Gabrielle dan ayahnya yang tadinya ingin mengamuk pada Gleen mendadak tidak tahan untuk tidak tertawa mendengar ucapan Elea yang menginginkan neneknya untuk memberi pelajaran pada Gleen. Sungguh, gadis kecil itu sangat pandai merusak suasana. Dia seperti bom yang bisa menyulut kemarahan semua orang dalam sekejab, juga bisa membuat orang tergugu dalam sekali ucap. Benar-benar perusak suasana yang sangat ulung.


"Gabrielle, kau atau Ibu yang akan memberinya pelajaran? Beraninya dia membentak berlian Ibu. Sudah bosan hidup sepertinya" tanya Liona yang juga menahan diri untuk tidak tersenyum mendengar kepolosan menantunya.


"Biar aku saja Bu" jawab Gabrielle kemudian menyeringai.

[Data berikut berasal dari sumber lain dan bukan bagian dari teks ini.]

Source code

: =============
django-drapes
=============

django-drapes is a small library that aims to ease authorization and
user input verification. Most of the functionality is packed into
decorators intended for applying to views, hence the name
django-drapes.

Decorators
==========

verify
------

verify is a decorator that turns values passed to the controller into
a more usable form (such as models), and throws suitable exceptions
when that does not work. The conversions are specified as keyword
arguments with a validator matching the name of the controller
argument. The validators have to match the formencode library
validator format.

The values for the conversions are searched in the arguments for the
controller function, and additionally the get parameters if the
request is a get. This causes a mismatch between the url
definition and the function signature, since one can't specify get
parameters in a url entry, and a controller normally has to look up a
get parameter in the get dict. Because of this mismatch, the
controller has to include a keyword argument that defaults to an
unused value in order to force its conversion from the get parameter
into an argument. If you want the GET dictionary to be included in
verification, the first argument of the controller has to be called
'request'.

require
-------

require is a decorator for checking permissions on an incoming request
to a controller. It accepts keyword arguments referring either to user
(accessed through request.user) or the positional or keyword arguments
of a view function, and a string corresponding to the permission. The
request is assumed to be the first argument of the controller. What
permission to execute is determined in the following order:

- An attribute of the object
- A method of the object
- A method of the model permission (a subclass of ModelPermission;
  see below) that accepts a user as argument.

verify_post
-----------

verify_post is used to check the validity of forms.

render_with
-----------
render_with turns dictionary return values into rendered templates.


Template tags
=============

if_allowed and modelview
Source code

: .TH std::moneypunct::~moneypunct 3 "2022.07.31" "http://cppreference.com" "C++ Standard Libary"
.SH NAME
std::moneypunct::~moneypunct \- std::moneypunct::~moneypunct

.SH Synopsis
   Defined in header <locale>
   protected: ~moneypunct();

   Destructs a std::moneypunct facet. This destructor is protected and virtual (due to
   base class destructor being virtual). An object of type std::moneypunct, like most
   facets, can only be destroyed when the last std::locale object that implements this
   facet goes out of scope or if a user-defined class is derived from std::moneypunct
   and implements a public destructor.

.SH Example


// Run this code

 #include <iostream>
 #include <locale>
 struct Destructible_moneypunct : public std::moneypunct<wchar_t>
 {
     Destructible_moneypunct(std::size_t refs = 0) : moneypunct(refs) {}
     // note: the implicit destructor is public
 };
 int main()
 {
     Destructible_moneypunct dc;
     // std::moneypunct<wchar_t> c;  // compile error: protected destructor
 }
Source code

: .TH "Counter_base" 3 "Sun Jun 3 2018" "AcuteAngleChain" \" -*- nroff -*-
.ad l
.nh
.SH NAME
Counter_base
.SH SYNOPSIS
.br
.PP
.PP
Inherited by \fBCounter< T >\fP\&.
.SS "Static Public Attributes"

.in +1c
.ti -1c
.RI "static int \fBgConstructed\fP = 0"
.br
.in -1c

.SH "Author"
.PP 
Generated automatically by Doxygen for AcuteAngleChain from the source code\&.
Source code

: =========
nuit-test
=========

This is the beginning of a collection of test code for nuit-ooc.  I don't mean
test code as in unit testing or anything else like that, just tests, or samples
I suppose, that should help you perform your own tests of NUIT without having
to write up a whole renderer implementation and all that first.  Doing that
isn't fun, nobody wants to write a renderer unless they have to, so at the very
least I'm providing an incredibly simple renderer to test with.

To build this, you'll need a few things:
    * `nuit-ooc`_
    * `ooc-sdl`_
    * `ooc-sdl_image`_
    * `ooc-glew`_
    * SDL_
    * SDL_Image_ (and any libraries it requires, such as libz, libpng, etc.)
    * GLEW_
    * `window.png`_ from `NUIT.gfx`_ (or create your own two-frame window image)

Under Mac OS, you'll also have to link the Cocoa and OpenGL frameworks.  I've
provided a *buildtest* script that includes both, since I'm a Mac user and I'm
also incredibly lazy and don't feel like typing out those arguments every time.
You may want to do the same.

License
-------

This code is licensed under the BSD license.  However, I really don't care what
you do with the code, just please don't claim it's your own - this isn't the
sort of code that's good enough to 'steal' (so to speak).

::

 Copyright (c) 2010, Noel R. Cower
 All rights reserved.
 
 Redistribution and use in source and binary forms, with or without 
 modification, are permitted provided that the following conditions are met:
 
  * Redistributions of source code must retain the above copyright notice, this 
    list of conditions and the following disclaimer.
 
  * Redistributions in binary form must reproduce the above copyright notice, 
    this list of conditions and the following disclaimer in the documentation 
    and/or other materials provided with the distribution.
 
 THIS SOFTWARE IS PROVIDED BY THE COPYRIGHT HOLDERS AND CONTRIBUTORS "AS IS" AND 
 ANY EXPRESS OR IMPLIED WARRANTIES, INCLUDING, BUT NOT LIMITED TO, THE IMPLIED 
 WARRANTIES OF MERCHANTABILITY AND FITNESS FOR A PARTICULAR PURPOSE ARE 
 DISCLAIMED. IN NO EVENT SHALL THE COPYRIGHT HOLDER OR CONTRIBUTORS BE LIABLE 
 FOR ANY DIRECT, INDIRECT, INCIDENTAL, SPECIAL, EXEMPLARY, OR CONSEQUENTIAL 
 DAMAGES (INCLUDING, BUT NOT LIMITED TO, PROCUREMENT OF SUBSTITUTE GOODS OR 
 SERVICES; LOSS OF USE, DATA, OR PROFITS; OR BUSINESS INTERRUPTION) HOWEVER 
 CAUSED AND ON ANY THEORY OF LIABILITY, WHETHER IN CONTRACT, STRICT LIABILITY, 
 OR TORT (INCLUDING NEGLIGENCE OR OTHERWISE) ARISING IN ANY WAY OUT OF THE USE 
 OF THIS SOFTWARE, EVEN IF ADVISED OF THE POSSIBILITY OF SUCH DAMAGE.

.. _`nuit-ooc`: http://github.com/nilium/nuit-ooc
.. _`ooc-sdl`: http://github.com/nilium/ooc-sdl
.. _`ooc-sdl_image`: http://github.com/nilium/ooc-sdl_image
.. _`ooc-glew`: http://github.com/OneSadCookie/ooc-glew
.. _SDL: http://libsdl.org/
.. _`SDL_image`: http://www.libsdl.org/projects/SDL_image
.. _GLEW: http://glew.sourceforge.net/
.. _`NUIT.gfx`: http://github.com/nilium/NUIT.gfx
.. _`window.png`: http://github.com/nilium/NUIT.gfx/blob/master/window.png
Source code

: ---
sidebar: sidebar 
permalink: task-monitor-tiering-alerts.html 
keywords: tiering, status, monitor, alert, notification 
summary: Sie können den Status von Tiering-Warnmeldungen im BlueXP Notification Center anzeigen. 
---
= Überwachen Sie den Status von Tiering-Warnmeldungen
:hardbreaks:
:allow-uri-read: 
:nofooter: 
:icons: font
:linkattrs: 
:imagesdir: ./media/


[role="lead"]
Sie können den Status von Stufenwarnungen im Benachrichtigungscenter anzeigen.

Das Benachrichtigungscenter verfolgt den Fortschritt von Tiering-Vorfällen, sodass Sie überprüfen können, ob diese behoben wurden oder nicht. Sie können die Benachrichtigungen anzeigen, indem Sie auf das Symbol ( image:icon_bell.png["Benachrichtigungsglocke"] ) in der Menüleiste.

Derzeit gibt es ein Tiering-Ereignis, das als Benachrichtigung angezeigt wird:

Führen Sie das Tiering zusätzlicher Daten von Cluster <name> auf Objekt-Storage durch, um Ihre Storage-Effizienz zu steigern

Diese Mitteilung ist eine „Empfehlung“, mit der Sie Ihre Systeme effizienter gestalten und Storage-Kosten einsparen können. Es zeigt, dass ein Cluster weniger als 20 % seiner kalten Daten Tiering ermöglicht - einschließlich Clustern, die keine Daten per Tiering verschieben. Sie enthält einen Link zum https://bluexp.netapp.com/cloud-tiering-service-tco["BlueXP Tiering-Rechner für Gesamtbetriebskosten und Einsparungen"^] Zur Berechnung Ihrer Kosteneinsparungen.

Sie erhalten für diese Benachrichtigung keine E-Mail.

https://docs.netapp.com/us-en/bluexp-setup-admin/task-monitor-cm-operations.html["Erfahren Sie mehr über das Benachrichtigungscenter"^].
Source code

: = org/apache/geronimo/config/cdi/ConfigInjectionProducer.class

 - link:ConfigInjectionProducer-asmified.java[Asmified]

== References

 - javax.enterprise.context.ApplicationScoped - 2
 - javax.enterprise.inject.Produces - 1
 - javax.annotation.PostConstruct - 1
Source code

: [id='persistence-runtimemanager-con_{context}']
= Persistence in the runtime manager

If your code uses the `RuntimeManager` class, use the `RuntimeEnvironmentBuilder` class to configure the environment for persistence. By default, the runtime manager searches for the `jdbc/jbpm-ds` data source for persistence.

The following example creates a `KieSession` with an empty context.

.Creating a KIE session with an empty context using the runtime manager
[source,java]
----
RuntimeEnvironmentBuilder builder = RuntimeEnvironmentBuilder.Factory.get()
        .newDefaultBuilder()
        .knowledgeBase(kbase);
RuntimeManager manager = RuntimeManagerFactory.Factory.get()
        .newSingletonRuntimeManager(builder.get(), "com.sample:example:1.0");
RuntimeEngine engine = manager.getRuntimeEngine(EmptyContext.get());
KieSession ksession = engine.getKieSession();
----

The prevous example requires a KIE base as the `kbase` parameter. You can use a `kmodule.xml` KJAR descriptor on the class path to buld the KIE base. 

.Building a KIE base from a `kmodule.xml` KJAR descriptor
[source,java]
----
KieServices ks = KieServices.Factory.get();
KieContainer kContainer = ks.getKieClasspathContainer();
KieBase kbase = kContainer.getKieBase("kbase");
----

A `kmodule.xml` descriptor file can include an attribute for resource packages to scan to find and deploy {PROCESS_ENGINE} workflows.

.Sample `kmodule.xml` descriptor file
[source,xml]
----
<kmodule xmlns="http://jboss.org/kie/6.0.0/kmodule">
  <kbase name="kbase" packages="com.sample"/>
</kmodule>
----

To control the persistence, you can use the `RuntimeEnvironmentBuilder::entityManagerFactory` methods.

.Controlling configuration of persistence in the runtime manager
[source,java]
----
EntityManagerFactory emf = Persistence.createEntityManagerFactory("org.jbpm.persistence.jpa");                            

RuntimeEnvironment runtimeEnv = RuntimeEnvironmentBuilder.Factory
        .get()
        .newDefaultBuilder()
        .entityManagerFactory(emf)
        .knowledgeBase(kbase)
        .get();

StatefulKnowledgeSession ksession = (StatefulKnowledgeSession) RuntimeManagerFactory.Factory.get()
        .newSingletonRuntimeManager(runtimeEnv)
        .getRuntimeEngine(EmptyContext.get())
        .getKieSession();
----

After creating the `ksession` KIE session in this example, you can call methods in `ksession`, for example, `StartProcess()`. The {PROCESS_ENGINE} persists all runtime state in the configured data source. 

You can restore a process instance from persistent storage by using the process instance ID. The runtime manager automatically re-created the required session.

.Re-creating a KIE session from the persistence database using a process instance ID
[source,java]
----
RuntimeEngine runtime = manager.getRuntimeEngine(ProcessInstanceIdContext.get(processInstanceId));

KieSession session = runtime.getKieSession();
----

Gleen hanya bisa pasrah ketika Gabrielle menghajarnya di depan semua orang. Karena dia tahu hukuman ini masih sangat lumayan daripada dia harus menjadi santapan harimau yang tadi di lihatnya sedang bersantai bersama dua orang asing di halaman depan rumah.


Bughh, bugghh


Clarissa memejamkan mata. Dia takut sekali melihat kekerasan yang sedang terjadi di sana. Clarissa sebenarnya juga merasa kesal saat tahu kalau pria itu sudah membentak cucu kesayangannya, tapi dia tidak menduga kalau Gabrielle akan memberinya hukuman seperti ini. Sungguh, keluarga mertua cucunya sangat brutal dan mengerikan.

__ADS_1


"Kak Iel, sudah ya. Aku takut Paman Gleen mati sekarang" celetuk Elea.


"Bagus kalau dia mati" sahut Gabrielle asal.


"Bagus apanya si Kak. Yang ada kasihan para malaikat yang ada di kuburan, mereka pasti kesulitan mencatat semua kejahatan Paman Gleen. Sudah ya jangan bertengkar lagi!.


Gabrielle mendengus. Dia kemudian menarik Elea masuk ke dalam pelukannya.


"Aku tidak suka ada yang meyakitimu, sayang."


"Aku juga. Rasanya tidak enak kalau di sakiti terus-menerus Kak" sahut Elea sembari mengusap-usap punggung suaminya.


Gleen menyeka darah yang menetes keluar. Luka lebam kini menghiasi wajah tampannya, namun hal itu belum membuatnya merasa aman. Sepasang singa galak saat ini masih menatapnya garang. Dan itu membuatnya sadar kalau Elea adalah jebakan yang sangat mematikan. Gleen bersumpah dalam hatinya tidak akan pernah mau berurusan dengan makhluk yang bernama Elea. Dia truma.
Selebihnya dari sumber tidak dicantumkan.